======== Data for this task
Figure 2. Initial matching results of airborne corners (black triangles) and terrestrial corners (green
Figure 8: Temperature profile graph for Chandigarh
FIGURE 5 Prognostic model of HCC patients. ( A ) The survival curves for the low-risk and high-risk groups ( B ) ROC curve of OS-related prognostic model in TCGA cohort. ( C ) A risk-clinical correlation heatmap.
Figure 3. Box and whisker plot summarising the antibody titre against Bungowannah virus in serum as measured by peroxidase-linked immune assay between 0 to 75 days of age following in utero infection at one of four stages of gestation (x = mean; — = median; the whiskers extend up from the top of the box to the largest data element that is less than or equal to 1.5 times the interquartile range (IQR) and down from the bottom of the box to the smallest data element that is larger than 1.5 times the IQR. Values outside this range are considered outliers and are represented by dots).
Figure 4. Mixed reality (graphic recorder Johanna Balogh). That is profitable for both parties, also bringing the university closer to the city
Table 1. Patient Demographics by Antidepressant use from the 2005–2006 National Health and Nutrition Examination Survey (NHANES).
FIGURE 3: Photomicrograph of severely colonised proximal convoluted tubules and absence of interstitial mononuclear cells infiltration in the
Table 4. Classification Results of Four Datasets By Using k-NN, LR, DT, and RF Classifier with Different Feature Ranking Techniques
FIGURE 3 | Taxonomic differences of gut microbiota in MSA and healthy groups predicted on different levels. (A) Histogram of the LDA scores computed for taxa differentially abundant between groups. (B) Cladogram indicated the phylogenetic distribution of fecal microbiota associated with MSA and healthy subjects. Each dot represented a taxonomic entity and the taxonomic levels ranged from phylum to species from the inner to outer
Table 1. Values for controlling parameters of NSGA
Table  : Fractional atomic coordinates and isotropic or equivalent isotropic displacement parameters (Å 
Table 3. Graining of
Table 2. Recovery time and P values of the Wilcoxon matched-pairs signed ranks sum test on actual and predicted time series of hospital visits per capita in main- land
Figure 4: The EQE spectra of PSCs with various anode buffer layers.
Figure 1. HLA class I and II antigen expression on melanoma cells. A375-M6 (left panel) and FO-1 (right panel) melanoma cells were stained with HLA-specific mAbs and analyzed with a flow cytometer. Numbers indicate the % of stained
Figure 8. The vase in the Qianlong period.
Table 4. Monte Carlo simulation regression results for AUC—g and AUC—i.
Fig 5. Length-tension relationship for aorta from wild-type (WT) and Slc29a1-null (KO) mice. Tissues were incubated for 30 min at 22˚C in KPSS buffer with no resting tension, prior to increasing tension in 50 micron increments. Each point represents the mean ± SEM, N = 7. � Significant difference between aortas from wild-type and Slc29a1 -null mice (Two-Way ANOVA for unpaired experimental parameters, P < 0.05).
================
- [Exercise goal]: Only one stretch of the data above is needed. Restate it word for word, from the line containing "Table 1. Patient" through the line containing "Table 4. Classification", both ends included.

- [Answer space]:
Table 1. Patient Demographics by Antidepressant use from the 2005–2006 National Health and Nutrition Examination Survey (NHANES).
FIGURE 3: Photomicrograph of severely colonised proximal convoluted tubules and absence of interstitial mononuclear cells infiltration in the
Table 4. Classification Results of Four Datasets By Using k-NN, LR, DT, and RF Classifier with Different Feature Ranking Techniques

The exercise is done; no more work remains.